Almost all our Freedom fighters, after their death, are conveniently dragged into current political debates, mostly by those who have little knowledge about them- or with their politics during Freedom struggle. Among many- Shaheed Bhagat Singh, in recent past, has been unfortunately invoked by the Nationalist parade of India.
Despite of Bhagat Singh being a Comrade (leftist) in his life, it is observed that the right wing political groups are more interested in exercising their copyright over him. The problem with right is that all it has to sell in politics is nationalism, while its share in creating nationalist icons since 1925, is abysmally poor. This leaves the right wing with no credible nationalist icon to look up to and their only option is to hang on to the most popular ones at the slightest opportunity.
These icons certainly deserve a lot more than being portrayed just as a nationalist or a Martyr. They are conveniently fitted into current right wing politics of nationalism and slogans. In recent days, there seems to be a habit of the latter day ‘nationalists’ to raise divisive issues to parade their patriotism.
The most recent example of this is the attack on the distinguished Indian historian Professor Bipin Chandra and his colleagues who authored the book, “India’s struggle for Independence” published back in 1988. The objection is that Shaheed Bhagat Singh and his comrades have been described there as “revolutionary terrorists”.
The concept of Terrorism as a revolutionary struggle is actually dated back to the Russian revolutionaries fighting against the Tsarist tyranny. In past two or three decades, the vocabulary of terrorism has shifted more towards killing of innocent men, women and children. Thus, the definition has changed and is no more like the 1930’s.
In his several writings from 1926 to 1931, Singh sahib repeatedly raised the issue of terrorism, saying that the colonial rule of British can only be countered by terrorism and not by Gandhi’s ‘ahimsa‘ or non-violence. His ‘Hindustan Socialist Republican Association’ clarified terrorism as “an effective means of retaliation”.

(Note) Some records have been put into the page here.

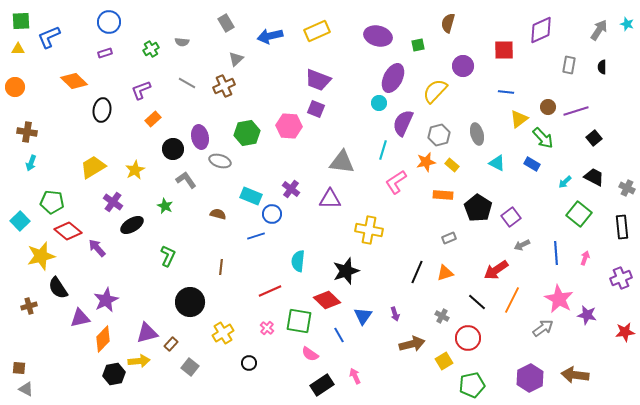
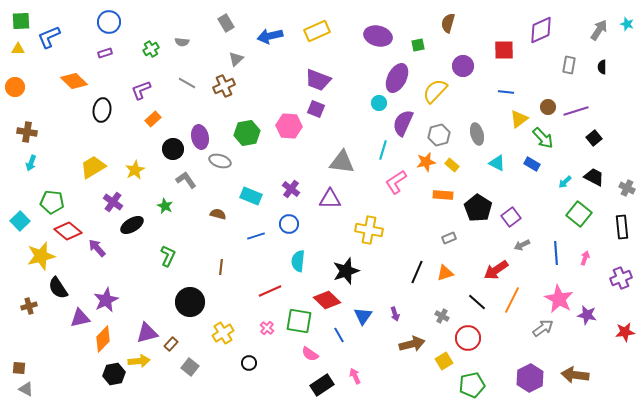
purple ellipse at (393, 78): moved 4 px right
blue circle at (272, 214): moved 17 px right, 10 px down
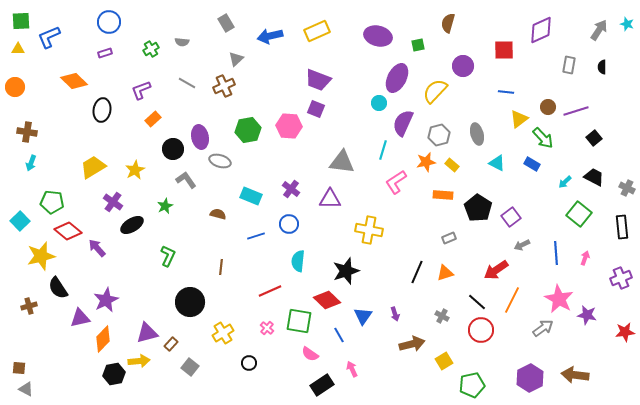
green hexagon at (247, 133): moved 1 px right, 3 px up
green star at (165, 206): rotated 21 degrees clockwise
red circle at (468, 338): moved 13 px right, 8 px up
pink arrow at (355, 376): moved 3 px left, 7 px up
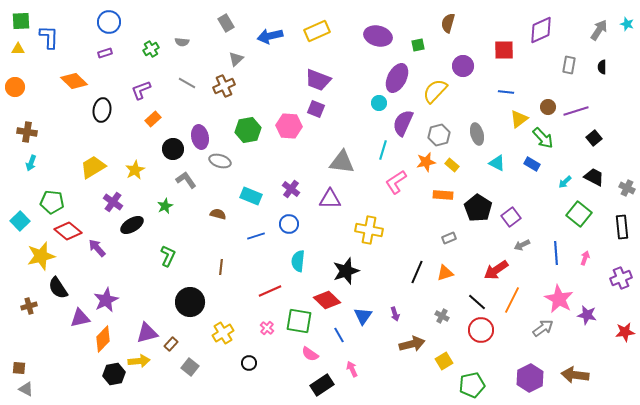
blue L-shape at (49, 37): rotated 115 degrees clockwise
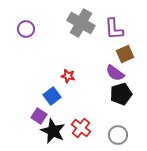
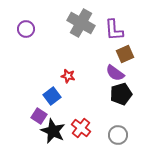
purple L-shape: moved 1 px down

Only those who read history in the present context can see the tag of terrorism as an insult to Bhagat Singh and others. But for them, it was actually a strategy to fight.
Why can’t we talk about Bhagat Singh’s categorical views about God, religion, caste and communalism? Besides writing a masterly article “Why I am an Atheist” during his incarceration, the Naujawan Bharat Sabha, an organisation he founded in 1926, repeatedly condemned the religious strife of the 1920s. Its manifesto, invoking Bolshevik Russia, said:
“When the great Russia is playing the role of the world’s benefactor; what are we Indians doing? The mere cutting of a branch of the Pipaltree hurts the religious feelings of the Hindus. They get excited. God (Allah) gets infuriated at the mere tearing of the paper Tazia of the Iconoclasts and they do not rest content till they shed the blood of the unholy Hindus. Man is more valuable than animals. But, here in India, we are breaking one another’s head in the name of holy animals. The morbidity of communalism has blurred our sight while the youth of the world are thinking in terms of internationalism.”

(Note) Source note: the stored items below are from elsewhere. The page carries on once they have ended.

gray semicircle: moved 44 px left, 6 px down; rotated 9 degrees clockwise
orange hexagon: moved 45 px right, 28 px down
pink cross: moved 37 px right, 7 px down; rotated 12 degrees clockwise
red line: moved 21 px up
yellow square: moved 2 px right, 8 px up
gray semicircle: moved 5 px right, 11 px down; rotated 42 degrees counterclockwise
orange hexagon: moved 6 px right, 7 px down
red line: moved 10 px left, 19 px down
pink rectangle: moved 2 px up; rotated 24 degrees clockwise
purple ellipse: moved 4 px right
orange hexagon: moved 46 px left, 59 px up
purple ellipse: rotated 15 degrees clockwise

Our Nationalist friends unfortunately ignore the intelligence of Bhagat Singh and are so busy in crafting his image as a nationalist that they forget his philosophy and his revolutionary thinking.
It is understood that many of us would not like to call our freedom fighters- Bhagat Singh or Surya Sen or Chandrashekhar Azad- “terrorists”. But if we claim to be nationalists, we should not forget that there was a time when the tag of terrorism was borne with pride by people who actually gave their life for this country. And let us not politicise these great people and not demand the changes in books and display our own ignorance to the world.
S Irfan Habib, Delhi based historian and author, sums this up well- “Nationalism is not empty rhetoric – it can’t be flaunted by mere chest thumping or even by branding some fellow citizens as anti-nationals. Bhagat Singh was a nationalists because he had a serious vision for nation building. He was in the vanguard of our freedom struggle and not engaged in some apolitical and safe socio-religious reform programme. Our pluralist nationalism is an inheritance from our freedom struggle, which could only be articulated after decades of churning and was later defined in the Constituent Assembly Debates”.
Fortunately mainstream media and the social media armies are so busy in the Maratha turmoil and Indian cricket team’s victory over New Zealand that they have forgot the 109th anniversary of Shaheed Bhagat Singh.
It has become a serious time pass for Indians to remove the long buried dead bodies of great heroes and colour them either according to their religion or their ideology. We have already started the process with Bhagat Singh, let us collectively end this immoral tradition and begin with a new one where we can celebrate the work done by our national heroes.